WHAT YOU NEED TO DO
Give the lines again exactly as they appear below, from the line with "117 29 4.86" to the line with "115 305 6.82", both included, and only those lines. Leave every picture out.

** Opening RECORDS FOR THIS TASK block **

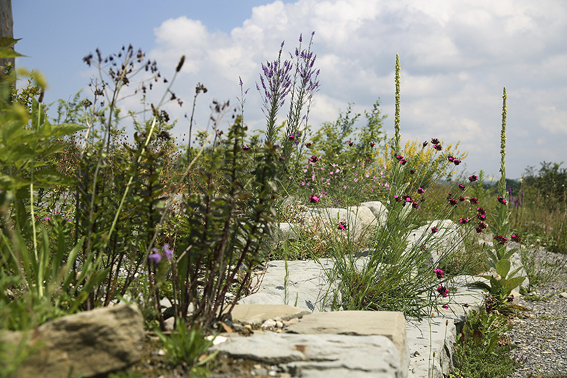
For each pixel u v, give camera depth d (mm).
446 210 6918
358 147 11031
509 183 15164
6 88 1920
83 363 1554
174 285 2211
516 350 4000
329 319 2605
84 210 2264
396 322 2533
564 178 15969
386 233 4180
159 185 2250
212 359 1914
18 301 1829
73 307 1851
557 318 4852
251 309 2771
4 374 1268
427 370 2732
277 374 1836
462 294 4438
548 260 7863
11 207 2648
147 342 2018
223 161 2369
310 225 5242
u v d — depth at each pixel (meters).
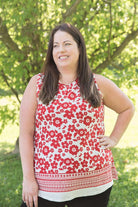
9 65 4.89
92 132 1.82
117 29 4.86
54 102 1.77
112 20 4.81
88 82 1.83
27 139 1.84
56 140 1.76
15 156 6.38
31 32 4.72
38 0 4.25
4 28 4.81
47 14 4.71
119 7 4.57
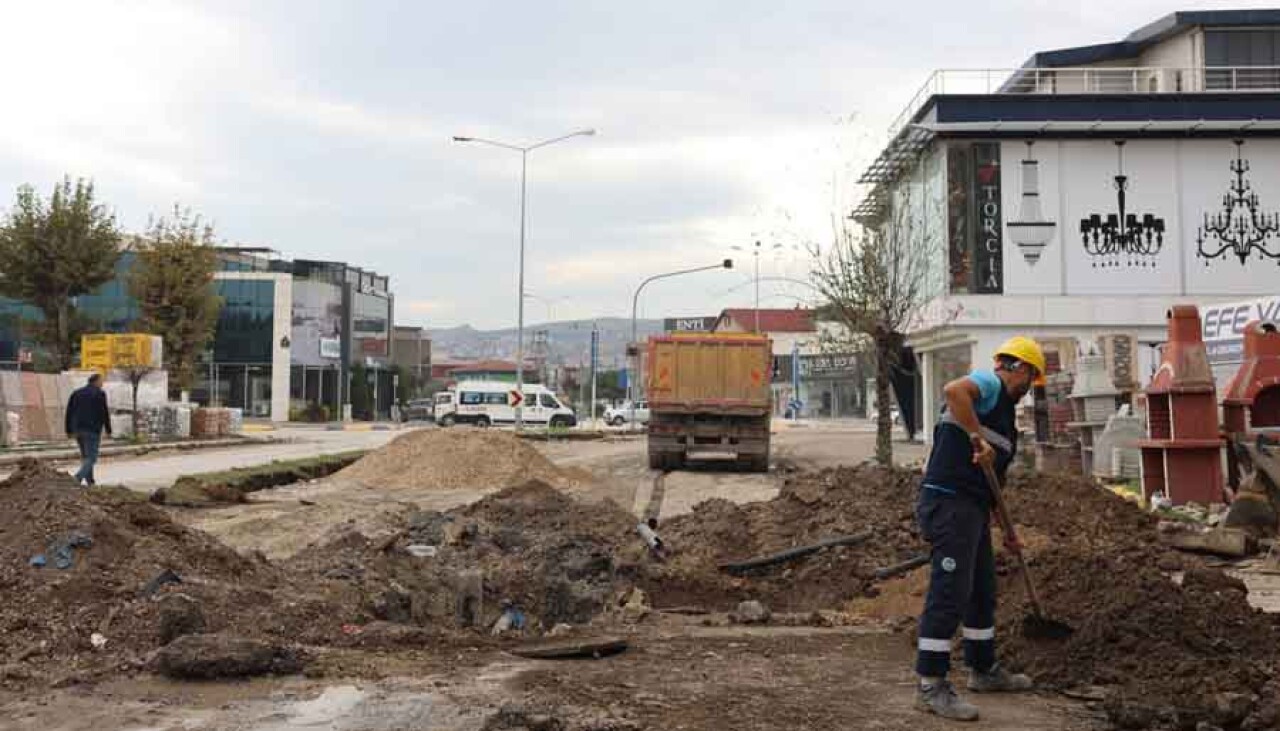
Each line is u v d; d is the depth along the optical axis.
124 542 8.30
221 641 6.59
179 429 42.53
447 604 9.52
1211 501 15.34
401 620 8.95
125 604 7.40
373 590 9.09
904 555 10.76
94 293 48.69
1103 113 36.66
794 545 11.22
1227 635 6.45
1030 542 10.62
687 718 5.59
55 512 8.25
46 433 37.56
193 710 5.75
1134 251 37.16
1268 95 36.28
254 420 76.56
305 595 8.47
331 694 6.07
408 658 7.05
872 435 48.84
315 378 81.94
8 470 26.00
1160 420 16.05
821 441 42.41
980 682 6.19
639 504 19.45
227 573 8.66
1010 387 6.07
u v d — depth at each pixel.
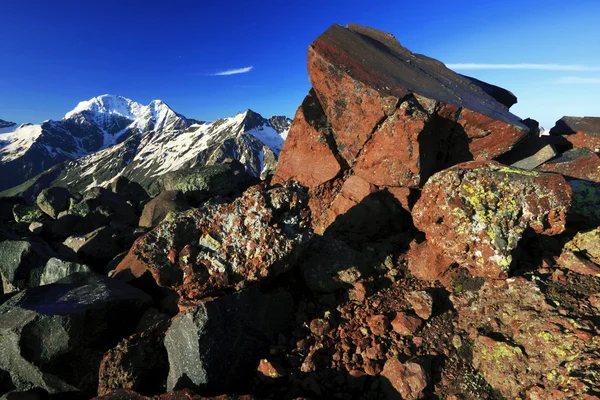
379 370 5.66
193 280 6.62
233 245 6.91
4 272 9.98
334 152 11.02
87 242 11.45
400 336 6.14
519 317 5.88
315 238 8.43
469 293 6.79
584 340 5.02
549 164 10.24
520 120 10.76
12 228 14.97
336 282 7.39
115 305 6.82
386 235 9.90
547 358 5.12
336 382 5.59
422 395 5.24
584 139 11.72
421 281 7.53
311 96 11.37
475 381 5.38
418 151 9.28
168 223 7.25
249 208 7.21
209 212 7.47
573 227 7.76
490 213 6.54
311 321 6.62
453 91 10.93
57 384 6.19
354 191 10.27
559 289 6.19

** Closing RECORDS FOR THIS TASK block **

EXERCISE ANSWER
117 29 4.86
54 102 1.77
112 20 4.81
88 82 1.83
27 139 1.84
56 140 1.76
15 156 6.38
31 32 4.72
38 0 4.25
4 28 4.81
47 14 4.71
119 7 4.57
Each line is u v d; d is the depth along the optical axis.
124 542 8.30
221 641 6.59
179 429 42.53
447 604 9.52
1211 501 15.34
401 620 8.95
125 604 7.40
373 590 9.09
904 555 10.76
94 293 48.69
1103 113 36.66
794 545 11.22
1227 635 6.45
1030 542 10.62
687 718 5.59
55 512 8.25
46 433 37.56
193 710 5.75
1134 251 37.16
1268 95 36.28
254 420 76.56
305 595 8.47
331 694 6.07
408 658 7.05
872 435 48.84
315 378 81.94
8 470 26.00
1160 420 16.05
821 441 42.41
980 682 6.19
639 504 19.45
227 573 8.66
1010 387 6.07
u v d — depth at each pixel.
379 370 5.66
193 280 6.62
233 245 6.91
4 272 9.98
334 152 11.02
87 242 11.45
400 336 6.14
519 317 5.88
315 238 8.43
469 293 6.79
584 340 5.02
549 164 10.24
520 120 10.76
12 228 14.97
336 282 7.39
115 305 6.82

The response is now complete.